Kost was oder taugt nix – Die digitale Wirtschaft

Was ist der Königsweg, um digitale Kunden glücklich zu machen? Kostenlose Angebote, die Bugs haben und ihre Nutzer so zu Beta-Testern machen, oder bezahlte Angebote, die dafür ordentlich funktionieren? Ich führe diese Diskussion seit einer Weile mit mehreren Bekannten (nicht zuletzt Kollege Markus Pflugbeil), und bekomme sehr oft die Meinung zu hören: es ist Zeit, sich von der Gratis-Kultur zu verabschieden, und sich einem reiferen Geschäftsmodell zuzuwenden, indem Kunden wie überall sonst auch für gute Produkte Geld zahlen. Dafür könnten sie sich aber auch darauf verlassen, dass sie funktionieren, und bei Bugs Produkthaftung verlangen. Ein weiterer Vorteil: keine Werbung, keine Veraltenserkennung und kein Schindluder mit Datenhandel zu Marketingzwecken. In einem Punkt ist diese Hoffnung wohl zum Scheitern verurteilt. Im anderen gibt es erste Ansätze, dass Kollege Markus seinen Willen bekommen könnte.Zumindest unter uns, die wir professionell mit den Sozialen Netzwerken arbeiten, hat die Nachricht vom ersten Erfolg von App.net für Interesse gesorgt: hier ist eine kostenpflichtige Alternative zu Facebook und Twitter, die eine Menge der Bedenken bezüglich des Datenschutzes besänftigt. Es ist das erklärte Ziel von App.net, für den Kunden da zu sein, nicht für die Werbe- und Marketingbranche. Es gibt erhebliche Meinungsunterschiede in Bezug auf die Frage, ob das Modell zukunftstauglich ist, oder ob es vielleicht zumindest zu früh destartet ist: bevor die breite Masse der Menschen Facebook und Twitter als mehr als nur lästige Datenkranken empfindet also. (In Deutschland, so scheint es mir, sind wir hier vielleicht einen Schritt weiter, ist das Bewusstsein für den Datenschutz beim Anwender etwas besser).

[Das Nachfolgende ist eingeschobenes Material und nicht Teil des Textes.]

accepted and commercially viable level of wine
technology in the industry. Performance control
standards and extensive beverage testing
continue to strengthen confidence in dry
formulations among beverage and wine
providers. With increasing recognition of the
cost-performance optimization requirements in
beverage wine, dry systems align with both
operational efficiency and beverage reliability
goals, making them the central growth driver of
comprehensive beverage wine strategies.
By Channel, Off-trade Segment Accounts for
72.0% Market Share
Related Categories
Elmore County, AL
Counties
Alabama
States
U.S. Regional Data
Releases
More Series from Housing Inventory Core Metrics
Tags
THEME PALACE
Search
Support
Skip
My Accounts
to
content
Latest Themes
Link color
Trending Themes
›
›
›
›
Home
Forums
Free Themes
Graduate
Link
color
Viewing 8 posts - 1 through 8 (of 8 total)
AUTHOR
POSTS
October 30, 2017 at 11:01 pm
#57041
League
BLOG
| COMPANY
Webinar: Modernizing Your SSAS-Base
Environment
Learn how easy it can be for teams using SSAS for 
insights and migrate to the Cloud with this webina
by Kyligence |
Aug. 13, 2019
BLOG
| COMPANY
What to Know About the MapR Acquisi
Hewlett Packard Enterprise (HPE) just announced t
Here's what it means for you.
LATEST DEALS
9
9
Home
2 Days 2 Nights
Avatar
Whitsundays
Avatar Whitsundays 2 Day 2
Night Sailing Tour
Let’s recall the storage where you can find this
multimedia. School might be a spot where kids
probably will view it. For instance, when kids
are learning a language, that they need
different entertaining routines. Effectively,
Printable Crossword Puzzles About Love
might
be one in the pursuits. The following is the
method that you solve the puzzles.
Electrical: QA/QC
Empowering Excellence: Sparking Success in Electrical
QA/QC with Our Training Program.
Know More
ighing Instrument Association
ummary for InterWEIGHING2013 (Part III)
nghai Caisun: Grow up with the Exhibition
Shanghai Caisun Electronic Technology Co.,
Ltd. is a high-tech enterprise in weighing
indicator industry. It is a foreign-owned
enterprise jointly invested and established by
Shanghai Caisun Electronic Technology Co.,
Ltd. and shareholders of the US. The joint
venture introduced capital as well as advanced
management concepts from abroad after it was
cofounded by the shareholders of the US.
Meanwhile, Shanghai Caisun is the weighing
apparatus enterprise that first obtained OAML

Nur die Zukunft wird zeigen, welchen Weg die Entwicklung geht, oder ob nicht beide Modelle ihre Berechtigung haben. In einem anderen Punkt aber wird die digitale Welt weiter nach dem „Was nix kost, taugt nix“-Muster verfahren: bei der Produkthaftung. Es zeigt sich immer wieder, dass es fehlerfreie Software, fehlerfreite Systeme einfach nicht geben kann. Ein Artikel von Ellen Ullmann in der New York Times unterstreicht dies. Sie nennt Initiativen, der Finanzwirtschaft das vollständige Testen ihrer Handelssysteme auf Fehler vorzuschreiben, absurd. Das einzige Gegenmittel gegen Computerpannen-generierte Aktienmarkteinbrüche (wie im Fall Knight Capital) sind noch mehr Systeme: AI-Wachhunde, die bei unerwarteten Schwankungen den Handel unterbrechen und zur Prüfung die Ultima Ratio der Intelligenz anrufen: den Menschen. Es obläge damit Experten aus Fleisch und Blut, den entscheidenden Fehler zu machen (oder, optimistisch, zu verhindern).

Was mich zur überraschenden Erkenntnis bringt, dass wir fehlerhaften Menschen unsere eigene letzte Hoffnung sind. Über unsere ebenso unvollkommene IT zu lästern gleicht dann dem olympischen Hammerwerfen im Glaspalast.